La Fosse aux serpents fait partie de ces films des années 40-50 qui ont donné une place importante à la psychanalyse. Freud était mort en 1939, et Hollywood s’est vite emparé du sujet — souvent avec un manque de finesse qui, chaque fois, me laisse au bord du chemin.
Ce film en dit plus sur son époque et ses limites que sur la complexité de la psyché humaine. The Dark Mirror, tourné 2 ans plus tôt, également avec Olivia de Havilland est de la même veine.
Olivia de Havilland incarne très justement son personnage : elle rend perceptible l’angoisse, les pertes de repères, le désarroi intérieur. Mais le scénario, comme les personnages, manque de consistance.
La psychologie y est abordée de manière simpliste. Le trouble de l’héroïne est ramené à une cause unique qu’il faut "trouver" pour qu’elle guérisse. Aucun mot sur le contexte social, les pressions patriarcales, les violences ordinaires.
Comme souvent à cette époque, c’est une femme qui est pathologisée, tandis que les figures masculines endossent des rôles de sauveurs, en surplomb. Le personnage joué par Olivia de Havilland n’a pas réellement droit à la parole : elle est l’objet sur lequel le médecin projette son savoir.
La "guérison" correspond au retour à la norme, avec en ligne d’horizon la vie conjugale auprès d’un mari bienveillant.

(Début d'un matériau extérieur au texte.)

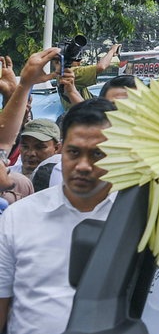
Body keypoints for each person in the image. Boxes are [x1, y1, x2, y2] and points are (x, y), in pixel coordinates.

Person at [0, 98, 117, 334]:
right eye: (74, 152)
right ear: (62, 149)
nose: (83, 165)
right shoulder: (18, 217)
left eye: (97, 154)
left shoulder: (142, 217)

Je reste décidément réfractaire à cette vague de films psychologisants. Il faut pourtant reconnaître que La Fosse aux serpents a été reçu comme novateur à l’époque. Il a voulu dénoncer l’univers asilaire. Mais il ne donne aucun vrai espace à la voix intérieure de la femme en crise. Il faudra attendre les années 70 pour qu’un autre regard commence à émerger.